Life was so much easier without the burden of all the pain and suffering.

Without any guilt. Without any joy or love to be ripped away from him.

“So I wouldn’t feel anything,” he responded simply.

“So I wouldn’t feel love.” His voice turned harsh.

“So when people like you came along, trying to manipulate me into loving them, I knew I wouldn’t fail. ”

Adara’s expression hardened, no longer feeling sorry for him.

He sensed the trepidation in her features as she discovered that she’d thrown herself into a war she never had a chance at winning.

He relished that feeling of someone’s fear skating along his bones, so palpable, so fragile. Dominic chuckled darkly.

“Now you’re getting it,” he said. “You can’t win a war of hearts against someone who doesn’t have one.”

Adara’s lips twitched, on the brink of a knowing smirk as the fire returned to her eyes, unyielding.

“Yes, I can,” she countered. “The heart isn’t what holds all the emotions.

It’s the head. That’s where all the memories and the feelings that come with them are stored.

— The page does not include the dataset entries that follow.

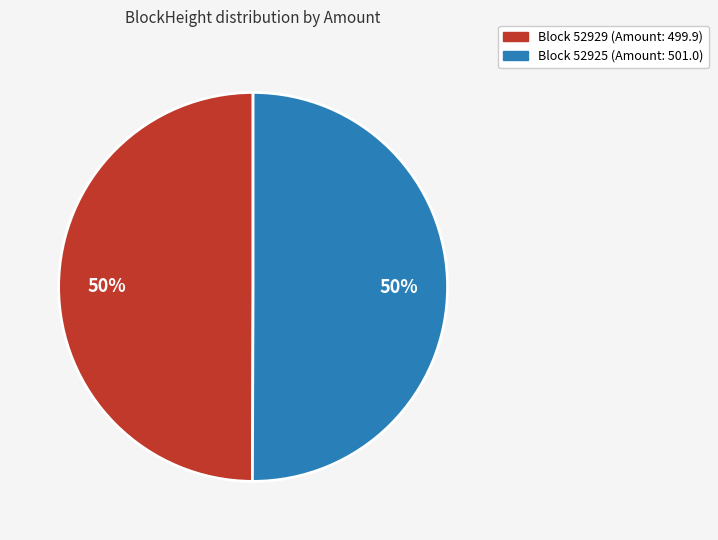

To the nearest percent, what is the average slice percentage?

50%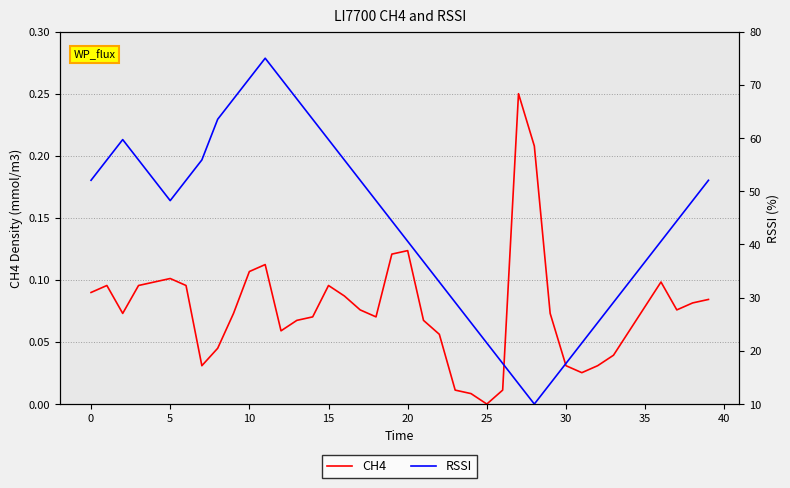

True or false: RSSI and CH4 cross at least once.

False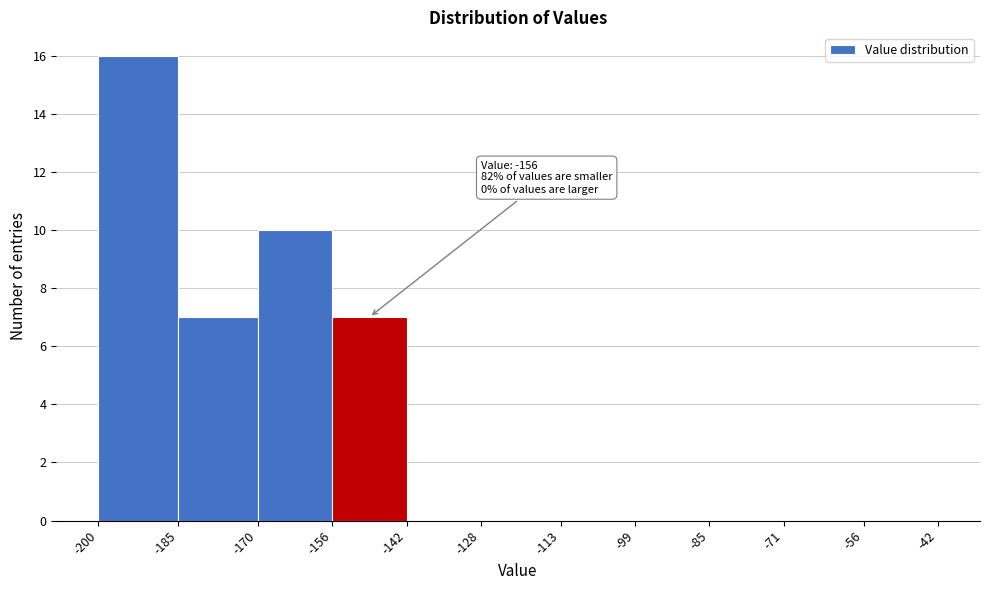

Which range on the x-axis has the tallest bar?

-200 to -185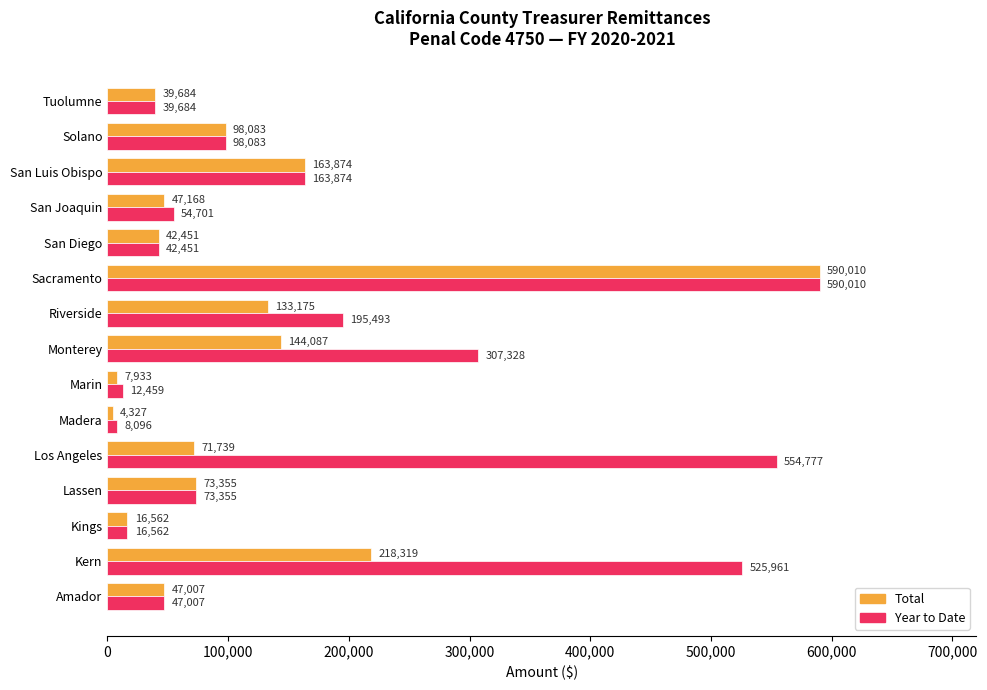

Rank the categories by Year to Date value from highest to lowest.

Sacramento, Los Angeles, Kern, Monterey, Riverside, San Luis Obispo, Solano, Lassen, San Joaquin, Amador, San Diego, Tuolumne, Kings, Marin, Madera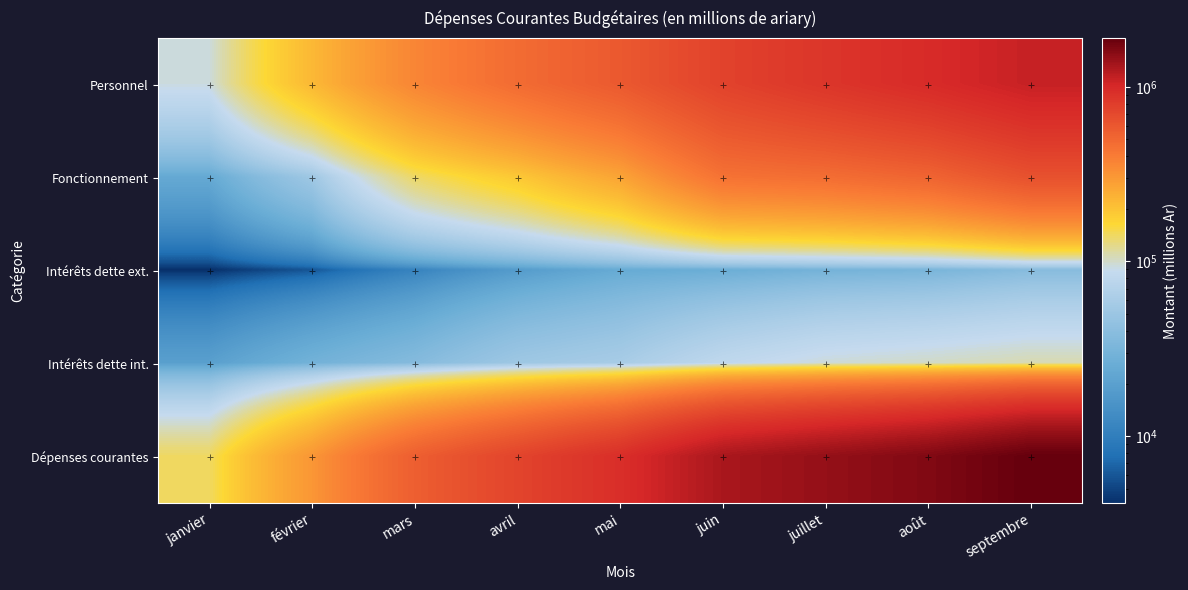

What is the total value across all series at juillet?

2924728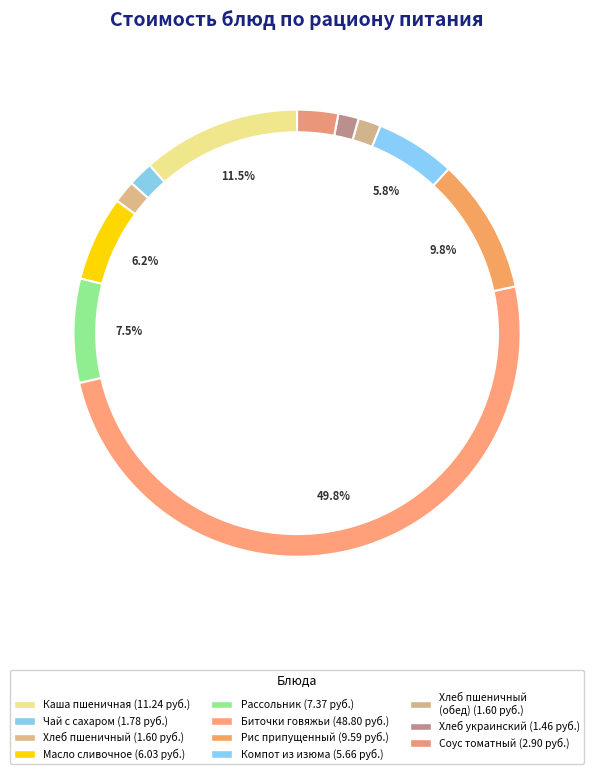

Between Хлеб украинский and каша пшеничная молочная жидкая, which is larger?

каша пшеничная молочная жидкая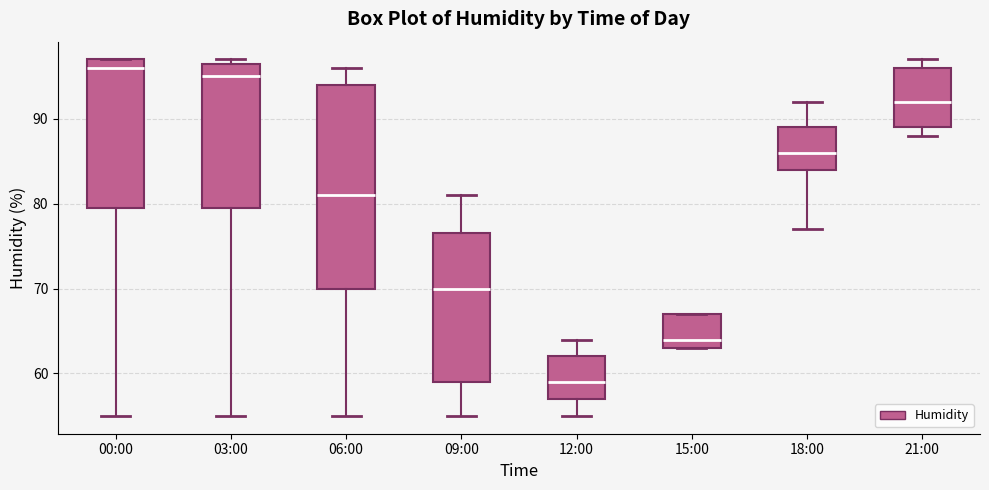

Where does the median line of the box for 15:00 sit on the y-axis? The values are not printed on the chart, so give them approximately, as read against the axis.

64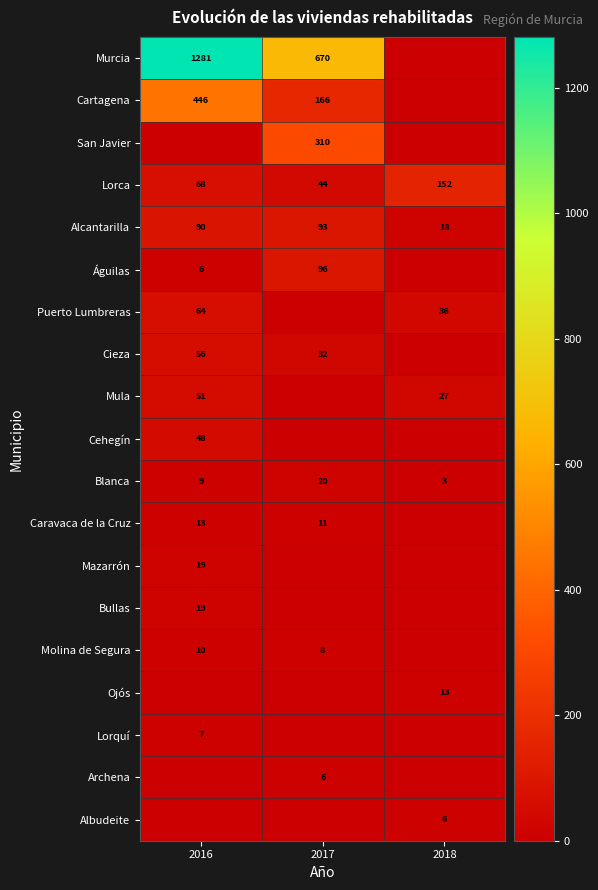

Is the value of Blanca at 2018 greater than the value of Puerto Lumbreras at 2018?

No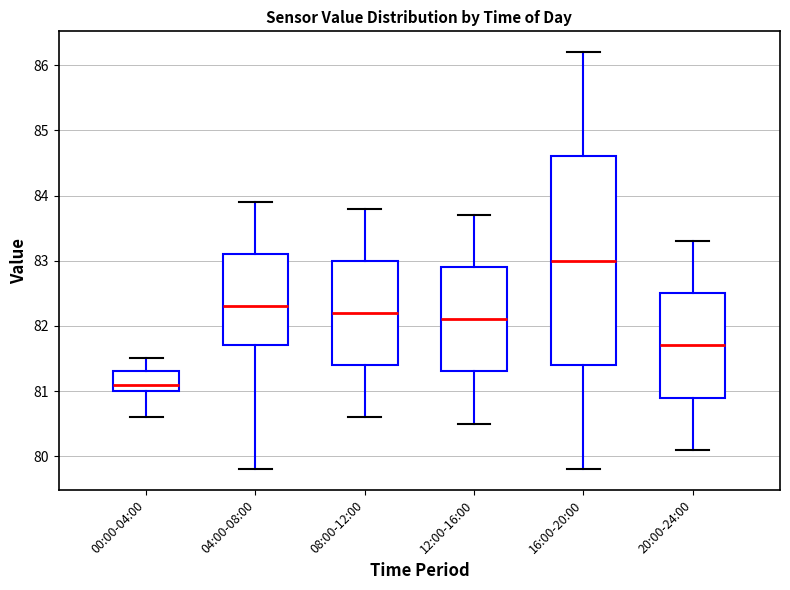

Reading left to right, read every box against the y-axis: the position of its median line, the range the box covers, and the ends of its whiskers. The values are not printed on the chart, so give them approximately, as read against the axis.

00:00-04:00: median 81.1, box 81.0 to 81.3, whiskers 80.6 to 81.5
04:00-08:00: median 82.3, box 81.7 to 83.1, whiskers 79.8 to 83.9
08:00-12:00: median 82.2, box 81.4 to 83.0, whiskers 80.6 to 83.8
12:00-16:00: median 82.1, box 81.3 to 82.9, whiskers 80.5 to 83.7
16:00-20:00: median 83.0, box 81.4 to 84.6, whiskers 79.8 to 86.2
20:00-24:00: median 81.7, box 80.9 to 82.5, whiskers 80.1 to 83.3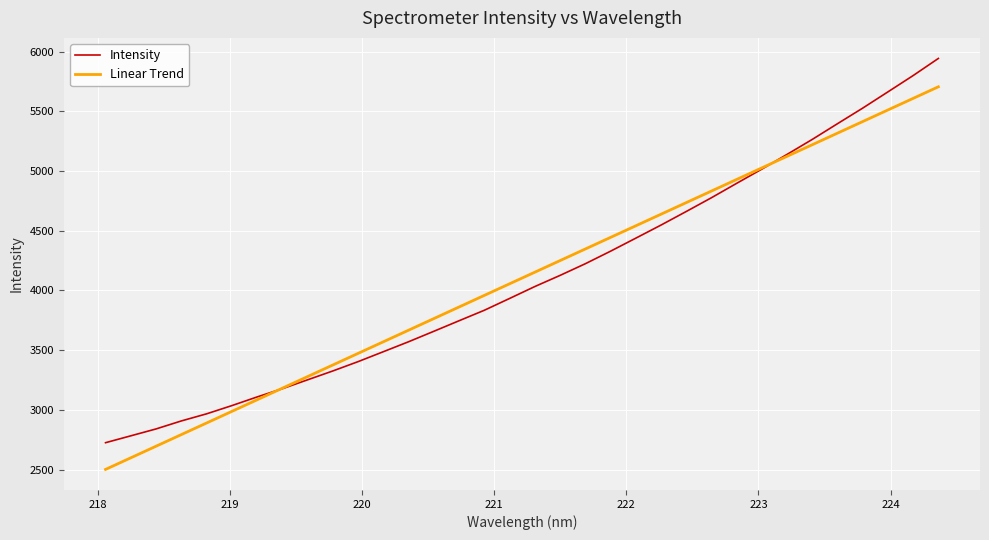

Which series has the widest spread of values?

Intensity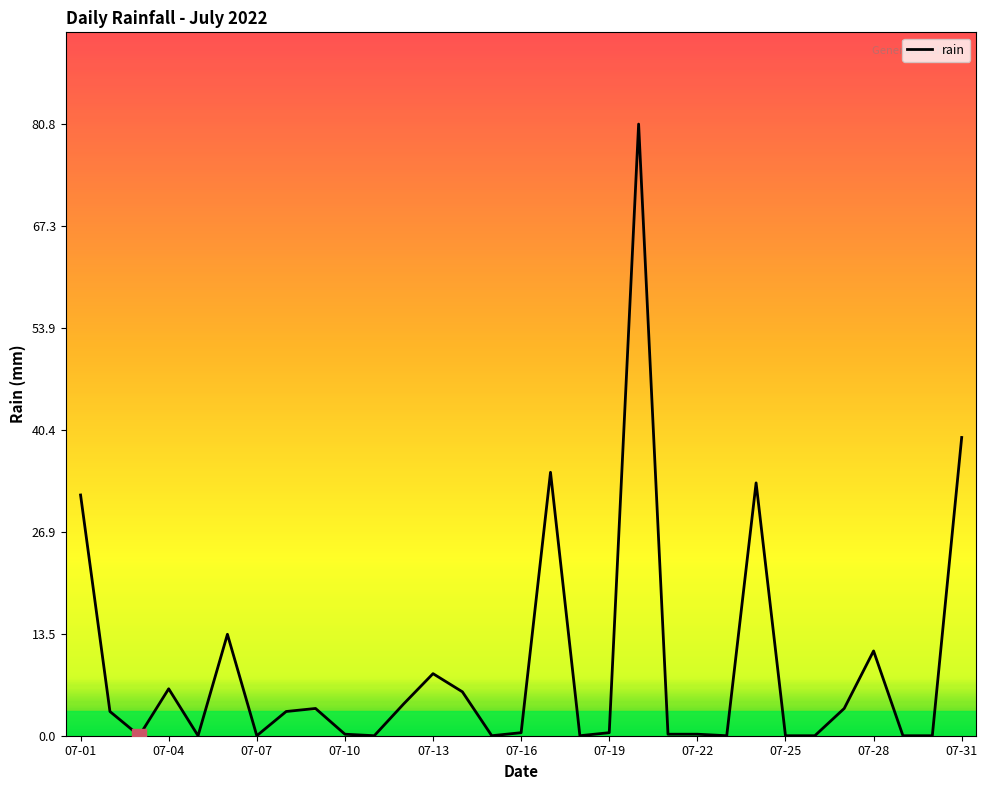

What is the maximum value shown in the chart?

80.8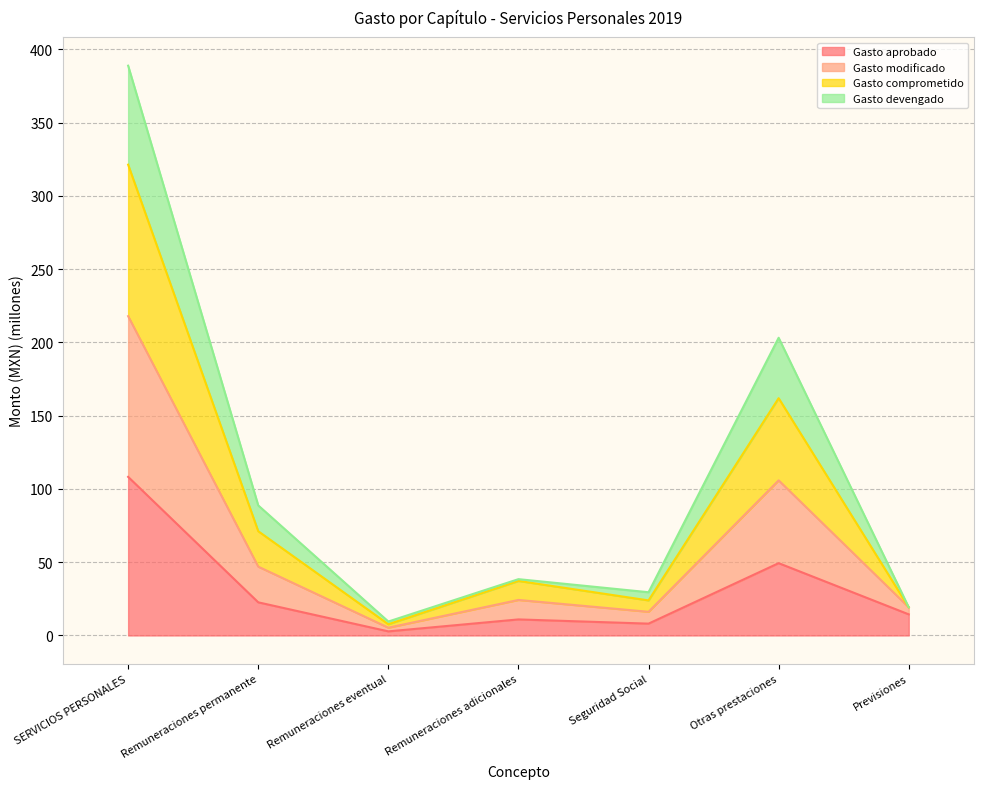

Does the chart have visible grid lines?

Yes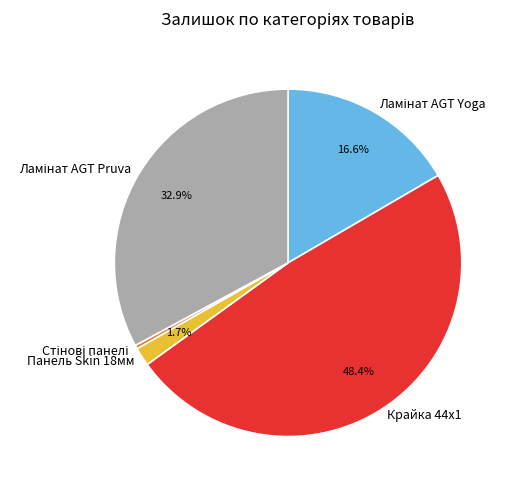

Does any single category account for the majority?

No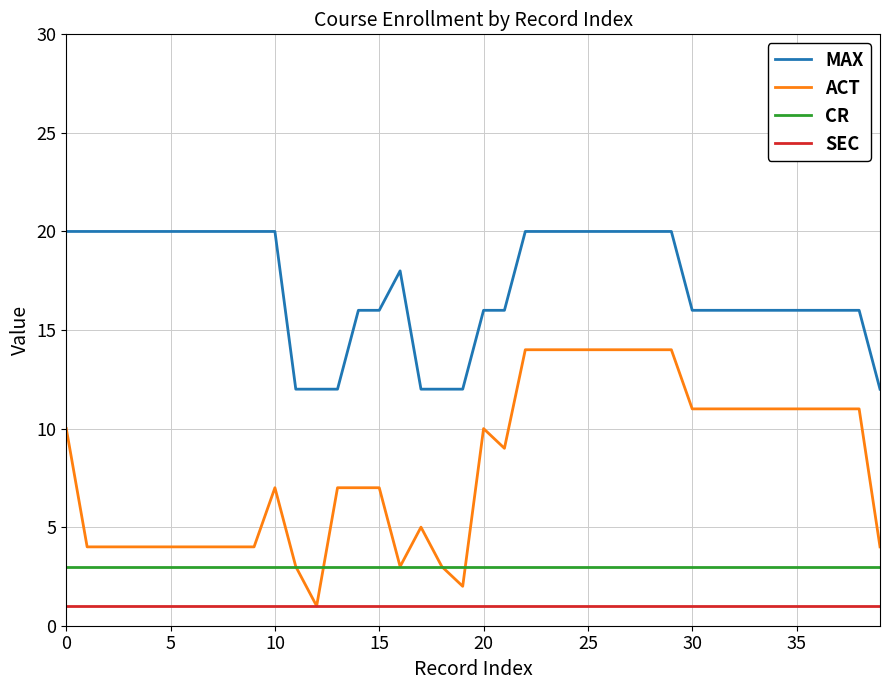

Which series has the widest spread of values?

ACT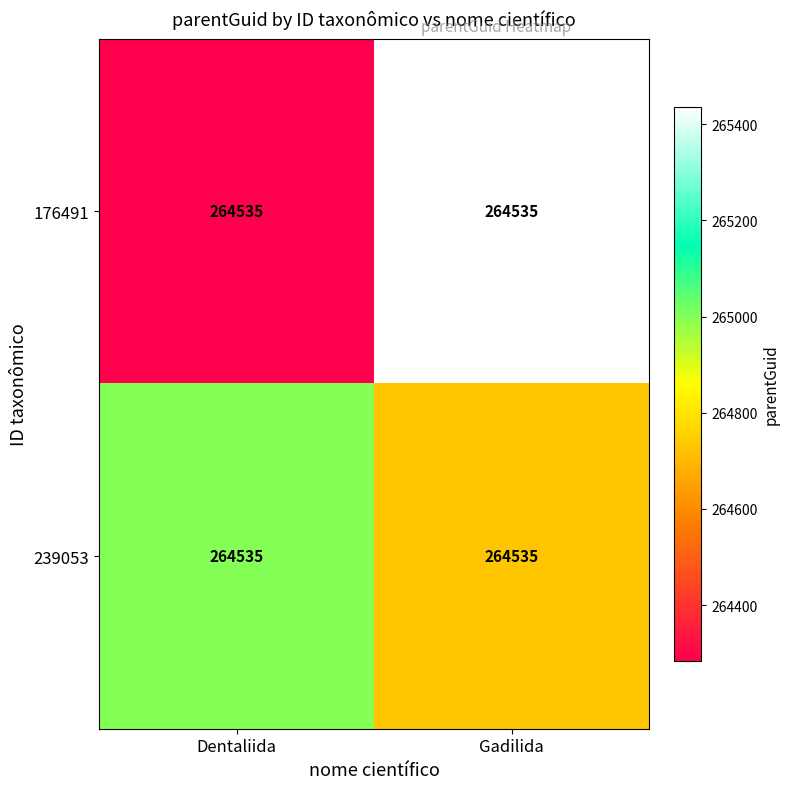

What is the approximate value of 176491 at Dentaliida?

264284.1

I don’t need you to have a heart to make you fall in love with me, so long as you haven’t lost your mind, too. ”

Dominic smirked. Laughed bitterly, once again.

“I not only freed myself of my heart but also a portion of my memories.” He’d rid his mind of all those emotions when he drank the elixir that erased some of his memories.

Any part of his mind that was capable of love was utterly destroyed along with his heart.

“I hate to break it to you, love, but I lost that a long time ago, as well.”